O conceito de governança é um conceito pós- moderno, proveniente do novo ciclo de globalização em que vivemos. Como já dito, a idéia de governança possui mais de uma conotação, que tanto pode servir para mascarar um processo de agudização da concentração de riquezas, como também pode facilitar os legítimos esforços das comunidades em aumentar sua capacidade de soberania e governabilidade local, agindo com prudência e respeito, e fazendo frente a atual onda avassaladora de homogeneização cultural e econômica. A idéia de governança surge no vazio de governabilidade provocado pela redução dos governos, resultado das exigências das políticas neoliberais e da aplicação do conceito de reengenharia aos processos públicos (SILVA, 2006, p. 10).

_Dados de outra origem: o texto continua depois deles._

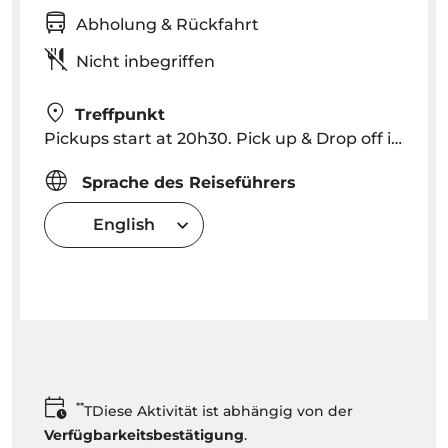
Abholung & Rückfahrt
Nicht inbegriffen
Treffpunkt
Pickups start at 20h30. Pick up & Drop off in Funchal
Sprache des Reiseführers
English
**
TDiese Aktivität ist abhängig von der
Verfügbarkeitsbestätigung
.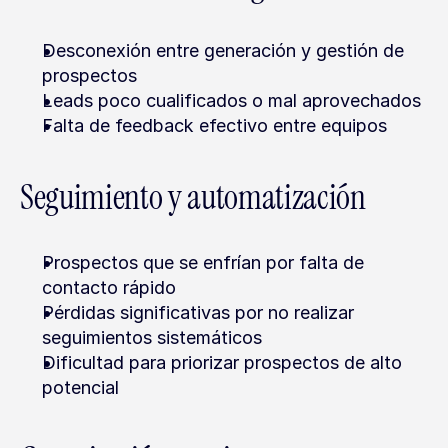
Desconexión entre generación y gestión de 
prospectos
Leads poco cualificados o mal aprovechados
Falta de feedback efectivo entre equipos
Seguimiento y automatización
Prospectos que se enfrían por falta de 
contacto rápido
Pérdidas significativas por no realizar 
seguimientos sistemáticos
Dificultad para priorizar prospectos de alto 
potencial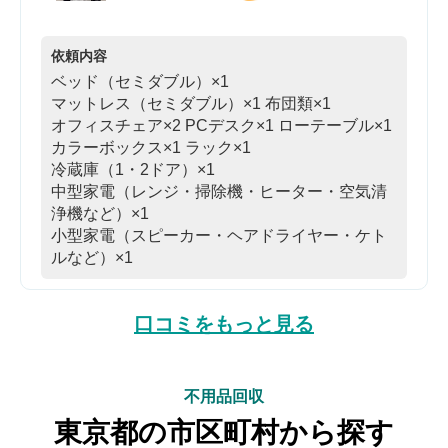
依頼内容
ベッド（セミダブル）×1
マットレス（セミダブル）×1
布団類×1
オフィスチェア×2
PCデスク×1
ローテーブル×1
カラーボックス×1
ラック×1
冷蔵庫（1・2ドア）×1
中型家電（レンジ・掃除機・ヒーター・空気清
浄機など）×1
小型家電（スピーカー・ヘアドライヤー・ケト
ルなど）×1
口コミをもっと見る
不用品回収
東京都の市区町村から探す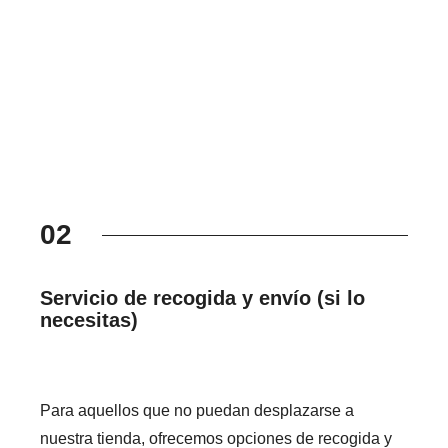
02
Servicio de recogida y envío (si lo
necesitas)
Para aquellos que no puedan desplazarse a
nuestra tienda, ofrecemos opciones de recogida y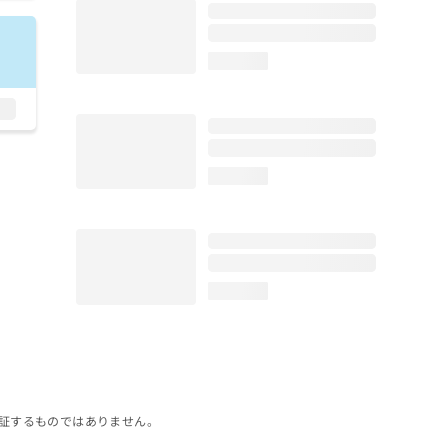
loading...
loading...
loading...
証するものではありません。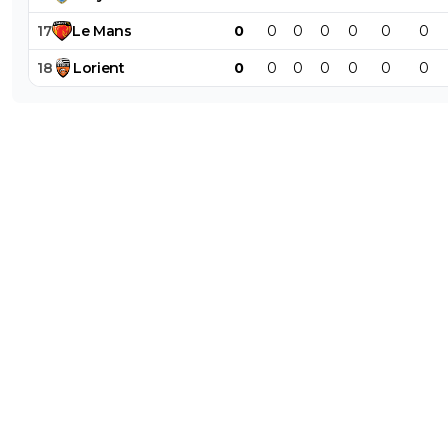
17
Le
Mans
0
0
0
0
0
0
0
18
Lorient
0
0
0
0
0
0
0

Nesse sentido, assim como Fernandes Neto (2010), esse trabalho situa-se mais interessado nas abordagens de governança, referidas pelo autor como abordagens sociopolíticas, que são marcadas por um interesse genuíno pela construção de identidades coletivas, de cidadania, coesão social, e verdadeiro respeito ao contexto, os saberes e a cultura das comunidades locais. Nesse contexto, a definição apresentada por Silva é de grande valor para esse trabalho:

Governança significa o aumento da capacidade de governar no nível local. Este aumento de governabilidade local está associado ao fenômeno da gestão compartilhada de interesses comuns, no qual a comunidade de interessados passa de consumidores a definidores e gestores políticos. (SILVA, 2006, p. 10)

Na qual as palavras “governar” e “governabilidade”, não se referem ao sentido anteriormente apresentado como característico do Estado, mas sim ao poder no sentido de capacidade das comunidades de se auto-gestionar para atingir seus próprios objetivos comuns, o que pode é claro se dar também em relação com o Estado e outras instituições, mas pressupõe um empoderamento da comunidade para isso.

Em total pertinência com essas concepções apresentadas e de forma mais explícita apontando sua relevância dentro das questões ambientais, a governança também surge como conceito fundamental para a gestão de bens comuns como veremos a seguir.